# ZergRush Root Method Mac & Possibly Linux Works on .604



## jujugoboom (Sep 20, 2011)

Here is my program to root the DX on .604. It only works on macs (and maybe linux). What you need to do is download the .zip file and extract it to your default downloads folder. IMPORTANT: If you dont extract it to the Downloads folder and the Downloads folder ONLY it will not work. Once you extract it into your downloads folder you should have a folder that says DX .604 Root Mac. If you dont you need it. Once all of this is done and confirmed, open the DX .604 Root Mac folder. Inside you will see a runme.sh file and a folder named Files. DO NOT TOUCH THE FOLDER THAT SAYS FILES. Run the runme.sh in TERMINAL and follow the onscreen directions. YOU DO NOT NEED ADB IN YOUR PATH FOR THIS TO WORK. It would be appreciated if people could report back with problems. Thanks!
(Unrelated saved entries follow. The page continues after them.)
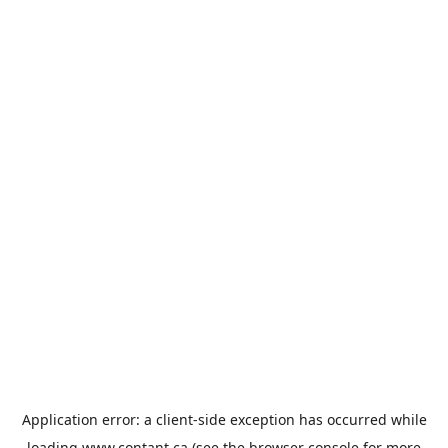
Application error: a
client
-side exception has occurred while
loading
www.contant.ca
(see the
browser console
for more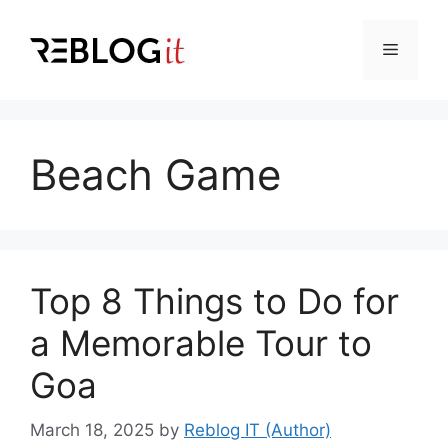
Skip
to
Menu
content
Beach Game
Top 8 Things to Do for
a Memorable Tour to
Goa
March 18, 2025
by
Reblog IT (Author)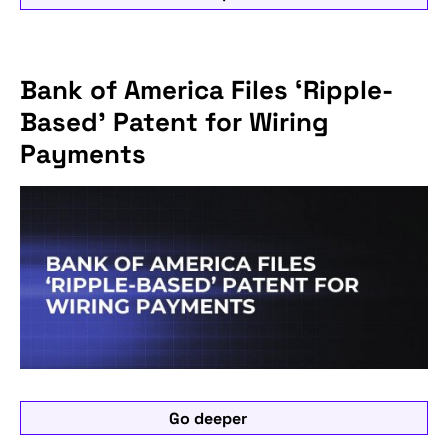
Bank of America Files ‘Ripple-
Based’ Patent for Wiring
Payments
Go deeper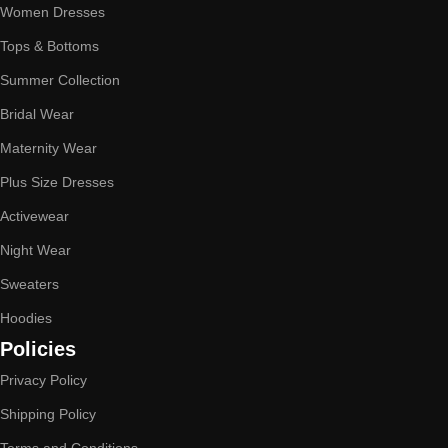
Women Dresses
Tops & Bottoms
Summer Collection
Bridal Wear
Maternity Wear
Plus Size Dresses
Activewear
Night Wear
Sweaters
Hoodies
Policies
Privacy Policy
Shipping Policy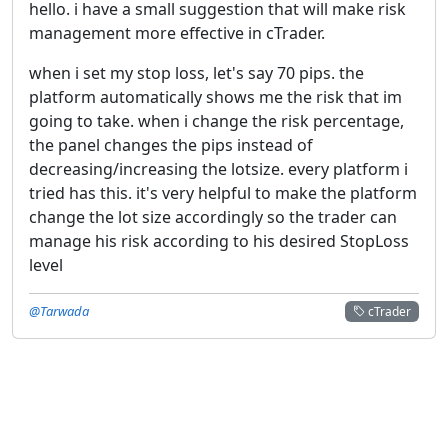
hello. i have a small suggestion that will make risk
management more effective in cTrader.
when i set my stop loss, let's say 70 pips. the
platform automatically shows me the risk that im
going to take. when i change the risk percentage,
the panel changes the pips instead of
decreasing/increasing the lotsize. every platform i
tried has this. it's very helpful to make the platform
change the lot size accordingly so the trader can
manage his risk according to his desired StopLoss
level
@Tarwada
cTrader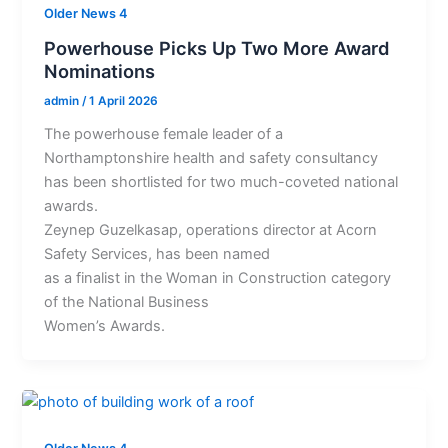
Older News 4
Powerhouse Picks Up Two More Award
Nominations
admin
/
1 April 2026
The powerhouse female leader of a
Northamptonshire health and safety consultancy
has been shortlisted for two much-coveted national
awards.
Zeynep Guzelkasap, operations director at Acorn
Safety Services, has been named
as a finalist in the Woman in Construction category
of the National Business
Women’s Awards.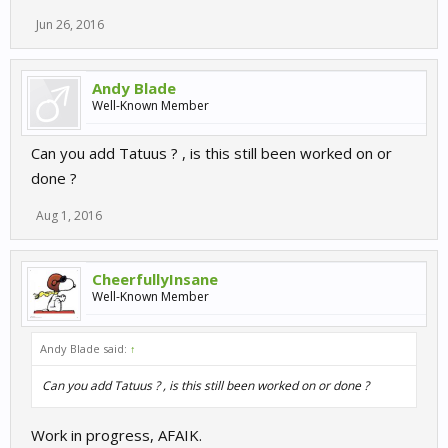
Jun 26, 2016
Andy Blade
Well-Known Member
Can you add Tatuus ? , is this still been worked on or
done ?
Aug 1, 2016
CheerfullyInsane
Well-Known Member
Andy Blade said:
↑
Can you add Tatuus ? , is this still been worked on or done ?
Work in progress, AFAIK.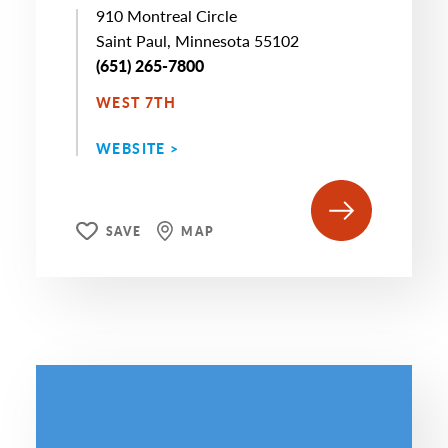
910 Montreal Circle
Saint Paul, Minnesota 55102
(651) 265-7800
WEST 7TH
WEBSITE >
SAVE
MAP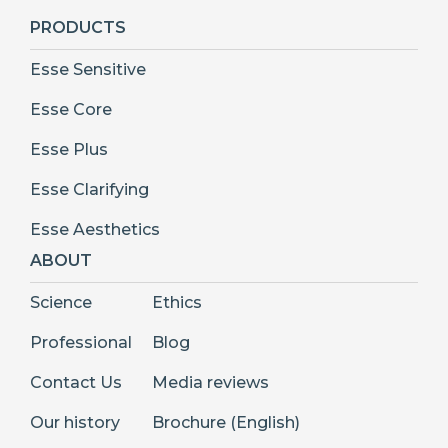
PRODUCTS
Esse Sensitive
Esse Core
Esse Plus
Esse Clarifying
Esse Aesthetics
ABOUT
Science
Ethics
Professional
Blog
Contact Us
Media reviews
Our history
Brochure (English)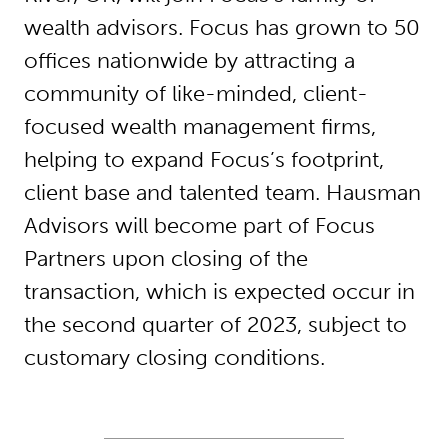
wealth advisors. Focus has grown to 50
offices nationwide by attracting a
community of like-minded, client-
focused wealth management firms,
helping to expand Focus’s footprint,
client base and talented team. Hausman
Advisors will become part of Focus
Partners upon closing of the
transaction, which is expected occur in
the second quarter of 2023, subject to
customary closing conditions.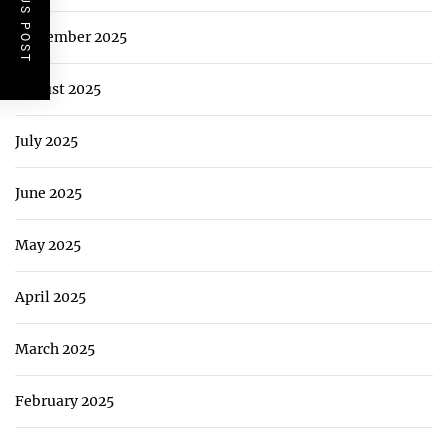
PREVIOUS POST
September 2025
August 2025
July 2025
June 2025
May 2025
April 2025
March 2025
February 2025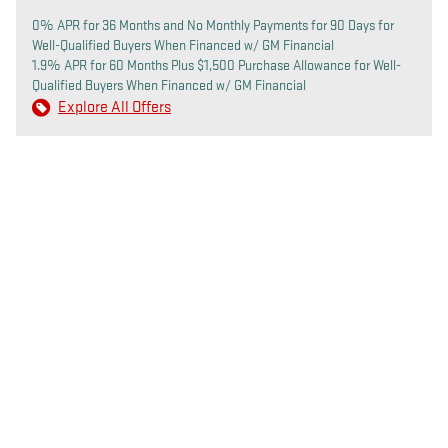
0% APR for 36 Months and No Monthly Payments for 90 Days for
Well-Qualified Buyers When Financed w/ GM Financial
1.9% APR for 60 Months Plus $1,500 Purchase Allowance for Well-
Qualified Buyers When Financed w/ GM Financial
Explore All Offers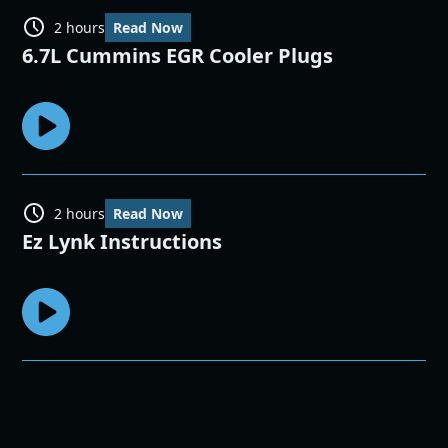
2 hours
Read Now
6.7L Cummins EGR Cooler Plugs
2 hours
Read Now
Ez Lynk Instructions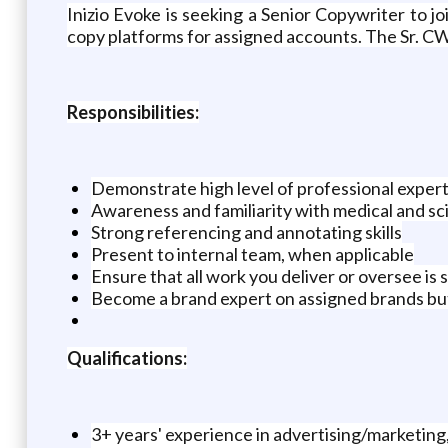
Inizio Evoke is seeking a Senior Copywriter to j
copy platforms for assigned accounts. The Sr. CW 
Responsibilities:
Demonstrate high level of professional experti
Awareness and familiarity with medical and sci
Strong referencing and annotating skills
Present to internal team, when applicable
Ensure that all work you deliver or oversee is 
Become a brand expert on assigned brands but 
Qualifications:
3+ years' experience in advertising/marketin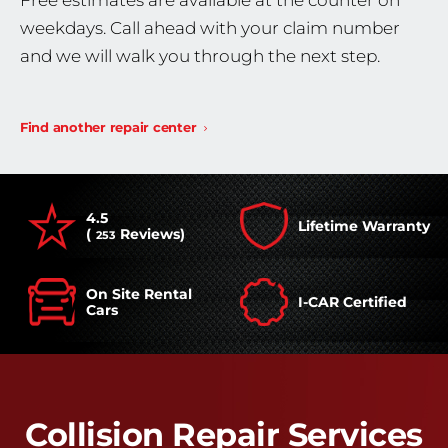
Free estimates are available at the counter on
weekdays. Call ahead with your claim number
and we will walk you through the next step.
Find another repair center
4.5
Lifetime Warranty
(
Reviews)
253
On Site Rental
I-CAR Certified
Cars
Collision Repair Services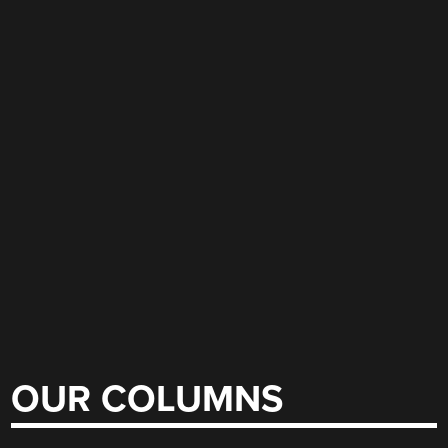
OUR COLUMNS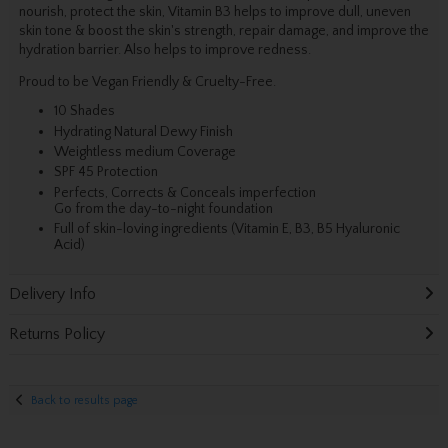
nourish, protect the skin, Vitamin B3 helps to improve dull, uneven
skin tone & boost the skin's strength, repair damage, and improve the
hydration barrier. Also helps to improve redness.
Proud to be Vegan Friendly & Cruelty-Free.
10 Shades
Hydrating Natural Dewy Finish
Weightless medium Coverage
SPF 45 Protection
Perfects, Corrects & Conceals imperfection
Go from the day-to-night foundation
Full of skin-loving ingredients (Vitamin E, B3, B5 Hyaluronic
Acid)
Delivery Info
Returns Policy
Back to results page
Download: http://db.tt/s4ahX6yL


----------



## twalsworth (May 1, 2012)

Modified the script to work in Linux.

This successfully rooted my Droid X (which started with with a SBF of .621) --> Milestone X (replaced with a SBF of .604)

linux 604 root


----------



## camattern (May 1, 2012)

I was able to use the unmodified version to root a Droid 2 Global from a Fedora 16 box, many thanks!


----------



## astrobc1 (Dec 24, 2011)

jujugoboom said:


> Here is my program to root the DX on .604. It only works on macs (and maybe linux). What you need to do is download the .zip file and extract it to your default downloads folder. IMPORTANT: If you dont extract it to the Downloads folder and the Downloads folder ONLY it will not work. Once you extract it into your downloads folder you should have a folder that says DX .604 Root Mac. If you dont you need it. Once all of this is done and confirmed, open the DX .604 Root Mac folder. Inside you will see a runme.sh file and a folder named Files. DO NOT TOUCH THE FOLDER THAT SAYS FILES. Run the runme.sh in TERMINAL and follow the onscreen directions. YOU DO NOT NEED ADB IN YOUR PATH FOR THIS TO WORK. It would be appreciated if people could report back with problems. Thanks!
> 
> Download: http://db.tt/s4ahX6yL


I clicked on your link to download it but it says file not found. I am taking my mac to college so it will be all I have to root my droid x. can you upload it again? I would appreciate it! Thanks!


----------